(Material for this task Opens)

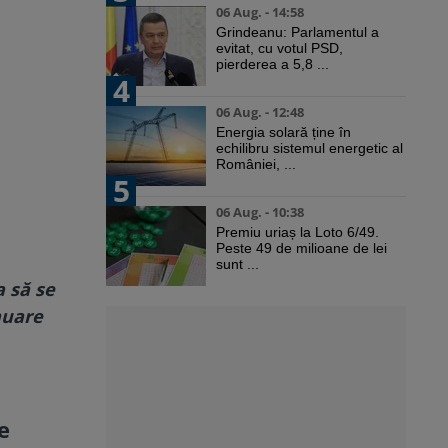
06 Aug. - 14:58
Grindeanu: Parlamentul a
evitat, cu votul PSD,
pierderea a 5,8 ...
4
06 Aug. - 12:48
Energia solară ține în
echilibru sistemul energetic al
României, ...
5
06 Aug. - 10:38
Premiu uriaș la Loto 6/49.
Peste 49 de milioane de lei
sunt ...
a să se
nuare
e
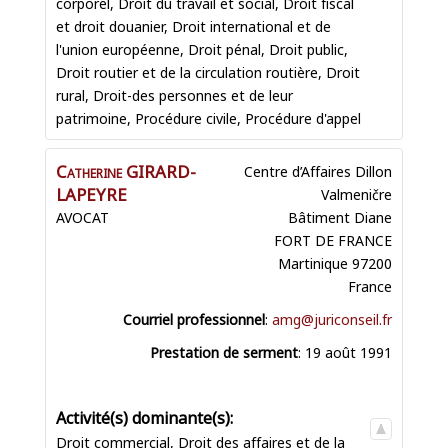
corporel
,
Droit du travail et social
,
Droit fiscal
et droit douanier
,
Droit international et de
l'union européenne
,
Droit pénal
,
Droit public
,
Droit routier et de la circulation routière
,
Droit
rural
,
Droit-des personnes et de leur
patrimoine
,
Procédure civile
,
Procédure d'appel
Catherine
GIRARD-
Centre d’Affaires Dillon
LAPEYRE
Valmeničre
AVOCAT
Bâtiment Diane
FORT DE FRANCE
Martinique
97200
France
Courriel professionnel
:
amg@juriconseil.fr
Prestation de serment
:
19 août 1991
Droit commercial
,
Droit des affaires et de la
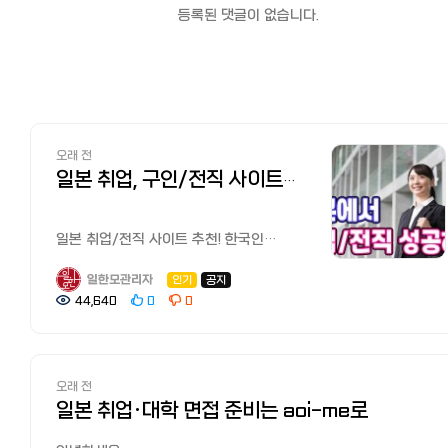
등록된 댓글이 없습니다.
오래 전
일본 취업, 구인/전직 사이트 추천! 한국인 선배가 전수하는 꿀팁과 구직 시장
일본 취업/전직 사이트 추천! 한국인
선배가 전수하는 꿀팁과 구인구직 시장
일본에서 살기 위해 가장 먼저 해야 할
일한모관리자
인기
공지
일은 바로 취업해서 직업을 갖는
44,640
0
0
것입니다. '취업=비자=생존'이라고 할 수
있는데요, 일한모 커뮤니티에도 추천
취업/전직 사이트나 팁에 관한 질문이
많습니다.
오래 전
이번에는 근성 부족으로 여러 번 직장을
일본 취업·대학 면접 준비는 aoi-me로
옮겼고 삼성전자 파견사원부터 야후재팬
정사원까지 경험한 필자가 일한모에
올라온 정보를 바탕으로 신졸취업 추천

(Material for this task Closes)

◆ Your assignment ◆
Write the entries out in full and exactly, omitting every picture.

◆ Exercise answer ◆
06 Aug. - 14:58
Grindeanu: Parlamentul a
evitat, cu votul PSD,
pierderea a 5,8 ...
4
06 Aug. - 12:48
Energia solară ține în
echilibru sistemul energetic al
României, ...
5
06 Aug. - 10:38
Premiu uriaș la Loto 6/49.
Peste 49 de milioane de lei
sunt ...
a să se
nuare
e
corporel
,
Droit du travail et social
,
Droit fiscal
et droit douanier
,
Droit international et de
l'union européenne
,
Droit pénal
,
Droit public
,
Droit routier et de la circulation routière
,
Droit
rural
,
Droit-des personnes et de leur
patrimoine
,
Procédure civile
,
Procédure d'appel
Catherine
GIRARD-
Centre d’Affaires Dillon
LAPEYRE
Valmeničre
AVOCAT
Bâtiment Diane
FORT DE FRANCE
Martinique
97200
France
Courriel professionnel
:
amg@juriconseil.fr
Prestation de serment
:
19 août 1991
Droit commercial
,
Droit des affaires et de la
등록된 댓글이 없습니다.
오래 전
일본 취업, 구인/전직 사이트 추천! 한국인 선배가 전수하는 꿀팁과 구직 시장
일본 취업/전직 사이트 추천! 한국인
선배가 전수하는 꿀팁과 구인구직 시장
일본에서 살기 위해 가장 먼저 해야 할
일한모관리자
인기
공지
일은 바로 취업해서 직업을 갖는
44,640
0
0
것입니다. '취업=비자=생존'이라고 할 수
있는데요, 일한모 커뮤니티에도 추천
취업/전직 사이트나 팁에 관한 질문이
많습니다.
오래 전
이번에는 근성 부족으로 여러 번 직장을
일본 취업·대학 면접 준비는 aoi-me로
옮겼고 삼성전자 파견사원부터 야후재팬
정사원까지 경험한 필자가 일한모에
올라온 정보를 바탕으로 신졸취업 추천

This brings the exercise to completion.